PET is the preferred packaging material in the bottled water industry because it combines beverage protection with lightness, resistance and transparency. And, of course, it’s also 100% recyclable. The trouble is, it’s still not recycled each day.

Rethinking Plastics

Over the past 10 years, our sector has made substantial progress reducing the quantity of PET needed in a bottle – we’ve brought this down by 22% at Nestle. Recycled, or ‘r-PET’, is also featuring far more prominently – we’ve been including it since 2010 in North America.

Alongside many of our competitors, as part of the European Federation of Bottled Waters, we have pledged to use at least 25% rPET in our bottles by 2025.

In order to do this, we need to disrupt production systems and rapidly increase the availability of bio-based PET and find alternatives too.

18 months ago, in collaboration with Danone and Origin Materials (a green chemistry company based in Sacramento, California), we created the NaturALL Bottle Alliance to develop a bio-based PET that can be made at industrial scale.

water bottle bottom

We’re using biomass feedstocks like used cardboard and sawdust to make a new kind of PET. The technology represents a scientific breakthrough for the sector, and the Alliance aims to make it available to the entire food and beverage industry.

PepsiCo has just joined the Alliance. This is further proof of the importance of both this disruptive technology and the need to work together to move ahead quickly.

A New Plastics Economy

Nestlé is part of the New Plastics Economy, an initiative led by the Ellen MacArthur Foundation that brings together companies, cities, philanthropists, policymakers, academics, students, NGOs, and citizens to rethink the future of plastics, starting with packaging.

But existing waste management systems are plateauing in their ability to increase post-consumer collection of PET bottles. They also cannot guarantee a viable supply of high-quality r-PET.

Collection and recycling systems currently vary dramatically from city-to-city, country-to-country. We believe that only solutions that embrace the entire plastics value chain can make a real difference.

So, like many other companies in the bottled water industry we’re piloting schemes to improve plastic collection, and sharing what we find to assess their scale-up and replicability: from technical interventions like reverse vending machines, to building an extended producer responsibility system.

In the US, Nestlé Waters has invested USD 6m in the Closed Loop Fund, a pooled financing initiative among business, government and community partners to establish innovative business models around collection and recycling.

An even more radical approach is needed in South America, Africa and Asia, where the recycling infrastructure is limited. Much of the system is informal and can be hazardous, working on potentially toxic rubbish dumps.

bunch of water bottles in hands

Developing a viable business model around plastic collection is a key part of that circular economy. This is where industry can play a leading role, by working with policy makers and expert organizations to be part of the solution and create a system in which bottles are collected before they end up in landfill.

Nevertheless, even if we crack the conundrum of Bio-PET, or we manage to catalyze a shift to circular infrastructure, one missing link still remains: the consumer.

Educating and informing the public on what can be recycled and how they can play their part is the final part of closing the loop on the circular economy. This is why we run campaigns like R-Generation in Italy, Argentina, the UK and Thailand; and How2Recycle in the US.

Is a new life for plastics possible?

Plastic has been a victim of its own success. It’s production and consumption is already affecting each and every one of us, and it will go on affecting generations to come, even if we make radical changes today.

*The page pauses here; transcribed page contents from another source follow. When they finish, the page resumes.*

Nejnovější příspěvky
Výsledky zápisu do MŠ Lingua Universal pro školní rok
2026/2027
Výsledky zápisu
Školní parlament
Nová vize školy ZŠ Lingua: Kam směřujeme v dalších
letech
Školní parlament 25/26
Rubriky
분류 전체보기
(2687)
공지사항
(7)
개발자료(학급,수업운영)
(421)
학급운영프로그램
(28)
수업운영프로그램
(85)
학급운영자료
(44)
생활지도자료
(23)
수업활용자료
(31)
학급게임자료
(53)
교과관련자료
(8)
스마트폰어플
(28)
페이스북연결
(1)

Our research and development teams are working to accelerate sustainable, plastic alternatives. Our sustainability team is helping to co-create recycling and reuse systems that work in each city and country. And our marketing teams are on board to valorize plastics in the eye of the consumer.

Coming together with all the industry players in a genuine spirit of innovation, partnership and urgency is our only option to ensure a sustainable future for us all.